¹ Jones, P.H, Dawson S., Gaskell R.M., et al. Surveillance of diarrhoea in small animal practice through the Small Animal Veterinary Surveillance Network (SAVSNET). The Vererinary Journal. v. 201, setembro 2014, p. 412-418.

² Jensen L.R., Werner M., Singleton D. European Network for Optimization of Veterinary Antimicrobial Therapy (ENOVAT) guidelines for antimicrobial use in canine acute diarrhoea.

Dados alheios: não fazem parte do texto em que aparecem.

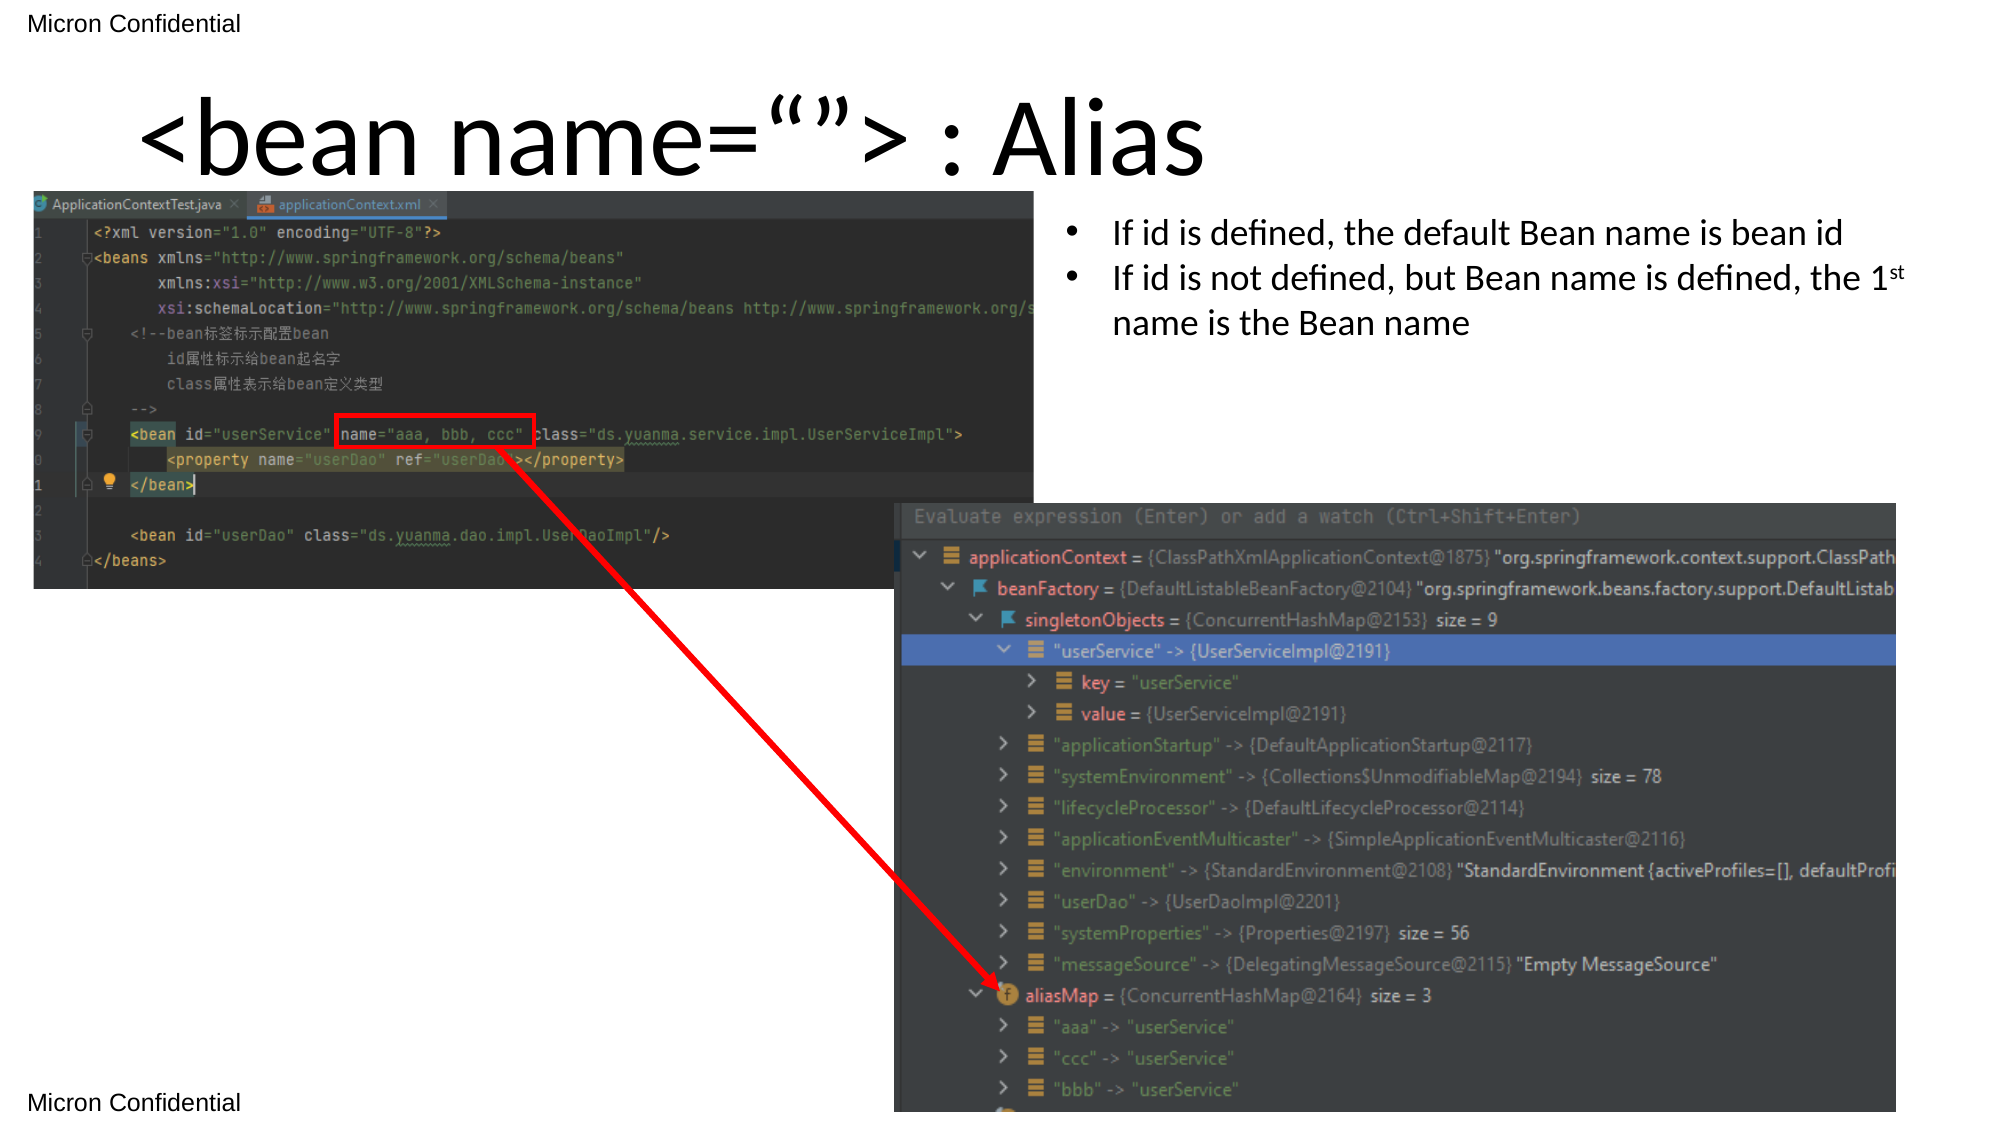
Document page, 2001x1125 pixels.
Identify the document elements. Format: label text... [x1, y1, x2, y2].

text_box If id is defined, the default Bean name is bean id If id is not defined, but Bean name is defined, the 1st name is the Bean name [1050, 200, 1955, 351]
picture [33, 191, 1896, 1112]
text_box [497, 446, 1000, 992]
text_box <bean name=“”> : Alias [122, 55, 1223, 206]
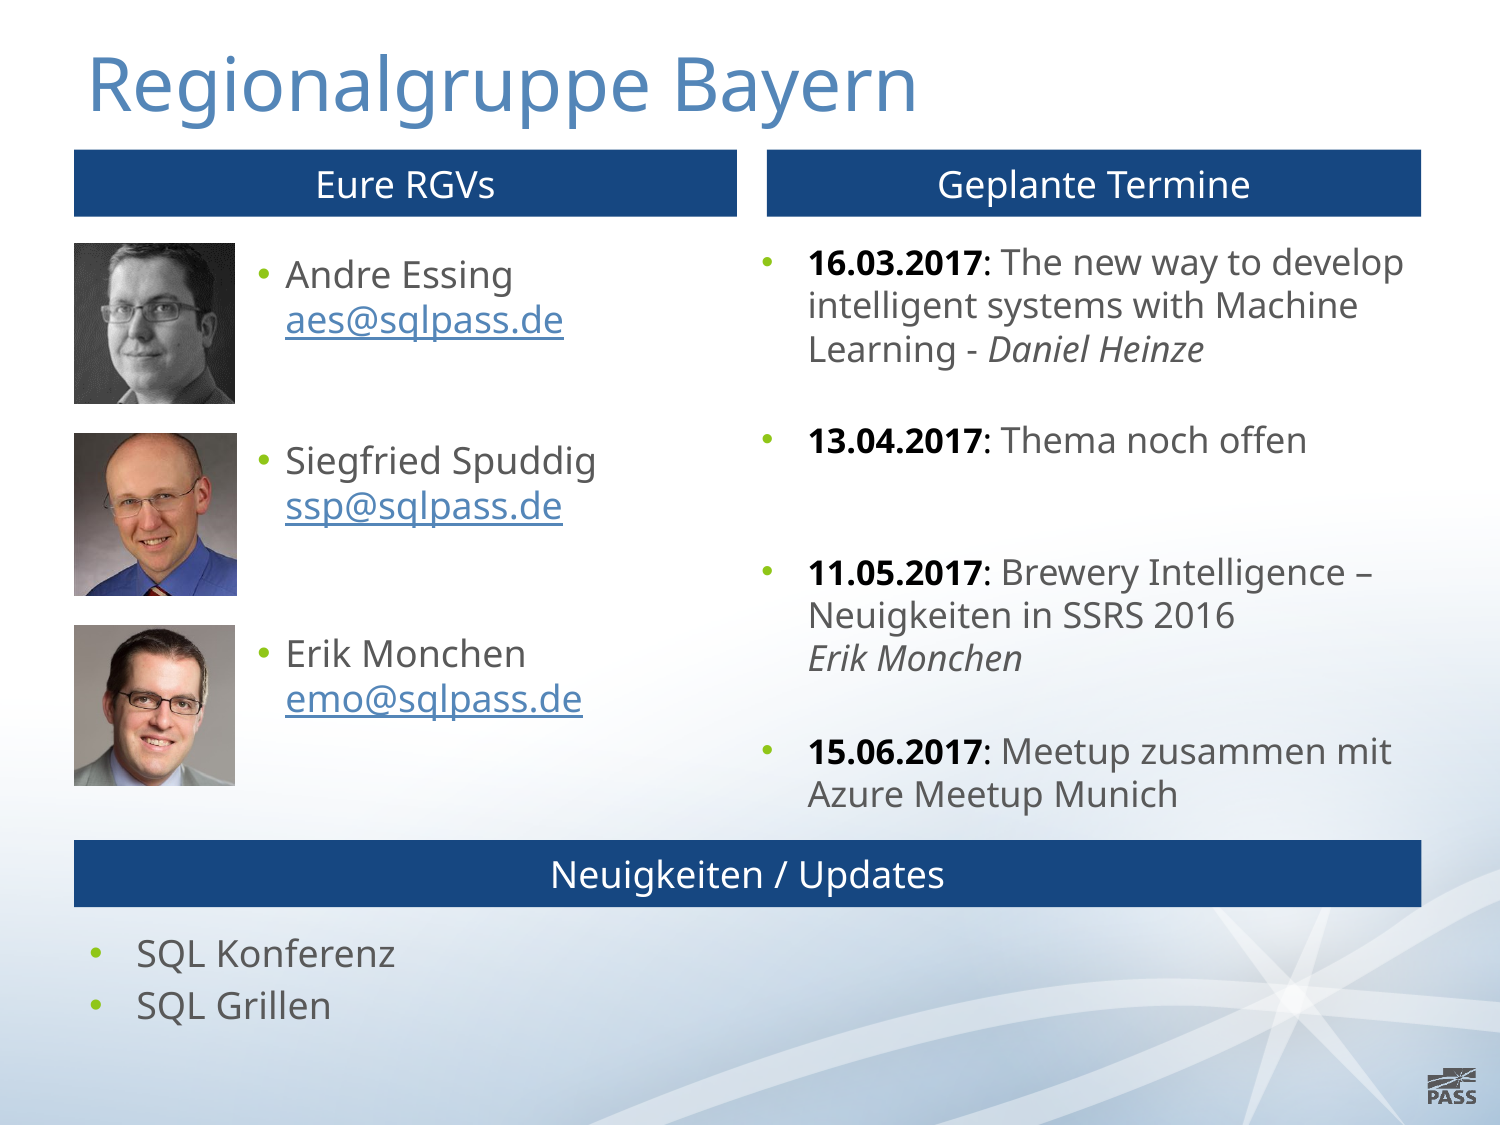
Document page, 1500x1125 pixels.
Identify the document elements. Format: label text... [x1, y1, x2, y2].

title Regionalgruppe Bayern [71, 46, 1422, 159]
list Eure RGVs [74, 149, 737, 217]
text_box Erik Monchen emo@sqlpass.de [242, 622, 640, 750]
text_box Geplante Termine [766, 149, 1422, 217]
list Andre Essing aes@sqlpass.de [242, 243, 611, 376]
text_box 16.03.2017: The new way to develop intelligent systems with Machine Learning - Daniel Heinze 13.04.2017: Thema noch offen 11.05.2017: Brewery Intelligence – Neuigkeiten in SSRS 2016 Erik Monchen 15.06.2017: Meetup zusammen mit Azure Meetup Munich [746, 232, 1449, 825]
list SQL Konferenz SQL Grillen [74, 922, 737, 1060]
list Neuigkeiten / Updates [74, 840, 1422, 908]
picture [0, 0, 1500, 1125]
text_box Siegfried Spuddig ssp@sqlpass.de [242, 429, 648, 556]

The Veterinary Journal, v. 307, outubro 2024. 

FAQ sobre as diarreias agudas em cães e gatos

Quais são as principais causas desta condição em pequenos animais?

Nos cães e gatos as diarreias agudas podem ser causadas, principalmente, por imprudências alimentares, presença de parasitas, como vermes e protozoários, doenças infecciosas, tal qual, parvovirose, cinomose e as hemoparasitoses, e até mesmo intoxicações ou intermação.

Os antibióticos são indicados para tratar diarreias agudas?

Não, na maioria dos casos não são necessários antibióticos para solucionar o quadro, visto que grande parte das diarreias agudas não são causadas por bactérias.

Como diagnosticar a causa da diarreia aguda?

O diagnóstico das diarreias agudas deve ser feito com base em algumas ferramentas. Dentre elas, estão uma boa triagem através da anamnese e exames como parasitológico de fezes, teste rápido de giárdia ou parvovirose (se houver essa possibilidade) e exames de sangue e de imagem.